- Brief
Rewrite the stretch from the line containing "collection date: 1946-11-22" through the end of the records, changing "state / province" to "region" and leaving everything else as it is.
··········
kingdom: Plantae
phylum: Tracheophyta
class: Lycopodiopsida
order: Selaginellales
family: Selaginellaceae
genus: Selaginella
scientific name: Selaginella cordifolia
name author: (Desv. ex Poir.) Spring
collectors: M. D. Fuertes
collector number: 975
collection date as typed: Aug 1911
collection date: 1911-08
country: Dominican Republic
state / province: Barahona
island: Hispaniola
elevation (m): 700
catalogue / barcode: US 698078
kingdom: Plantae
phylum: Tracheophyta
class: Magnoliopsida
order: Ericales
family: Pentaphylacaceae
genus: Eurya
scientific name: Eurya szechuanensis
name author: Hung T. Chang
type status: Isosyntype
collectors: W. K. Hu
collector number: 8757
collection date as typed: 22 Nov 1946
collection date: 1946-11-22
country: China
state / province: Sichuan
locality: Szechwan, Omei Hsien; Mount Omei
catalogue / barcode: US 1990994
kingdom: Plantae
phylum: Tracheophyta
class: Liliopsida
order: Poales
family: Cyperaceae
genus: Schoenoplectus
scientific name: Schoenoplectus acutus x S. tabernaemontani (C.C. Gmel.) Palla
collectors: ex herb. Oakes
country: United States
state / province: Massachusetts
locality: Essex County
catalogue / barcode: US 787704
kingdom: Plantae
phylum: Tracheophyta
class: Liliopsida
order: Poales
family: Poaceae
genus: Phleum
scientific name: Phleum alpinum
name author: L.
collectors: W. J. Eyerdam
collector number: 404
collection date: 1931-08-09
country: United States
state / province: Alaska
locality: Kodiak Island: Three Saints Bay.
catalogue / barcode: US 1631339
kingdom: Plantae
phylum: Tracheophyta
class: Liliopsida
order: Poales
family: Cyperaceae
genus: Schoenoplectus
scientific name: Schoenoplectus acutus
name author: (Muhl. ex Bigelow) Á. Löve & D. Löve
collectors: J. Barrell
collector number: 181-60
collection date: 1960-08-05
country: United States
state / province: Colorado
··········
- Response to this task
collection date: 1946-11-22
country: China
region: Sichuan
locality: Szechwan, Omei Hsien; Mount Omei
catalogue / barcode: US 1990994
kingdom: Plantae
phylum: Tracheophyta
class: Liliopsida
order: Poales
family: Cyperaceae
genus: Schoenoplectus
scientific name: Schoenoplectus acutus x S. tabernaemontani (C.C. Gmel.) Palla
collectors: ex herb. Oakes
country: United States
region: Massachusetts
locality: Essex County
catalogue / barcode: US 787704
kingdom: Plantae
phylum: Tracheophyta
class: Liliopsida
order: Poales
family: Poaceae
genus: Phleum
scientific name: Phleum alpinum
name author: L.
collectors: W. J. Eyerdam
collector number: 404
collection date: 1931-08-09
country: United States
region: Alaska
locality: Kodiak Island: Three Saints Bay.
catalogue / barcode: US 1631339
kingdom: Plantae
phylum: Tracheophyta
class: Liliopsida
order: Poales
family: Cyperaceae
genus: Schoenoplectus
scientific name: Schoenoplectus acutus
name author: (Muhl. ex Bigelow) Á. Löve & D. Löve
collectors: J. Barrell
collector number: 181-60
collection date: 1960-08-05
country: United States
region: Colorado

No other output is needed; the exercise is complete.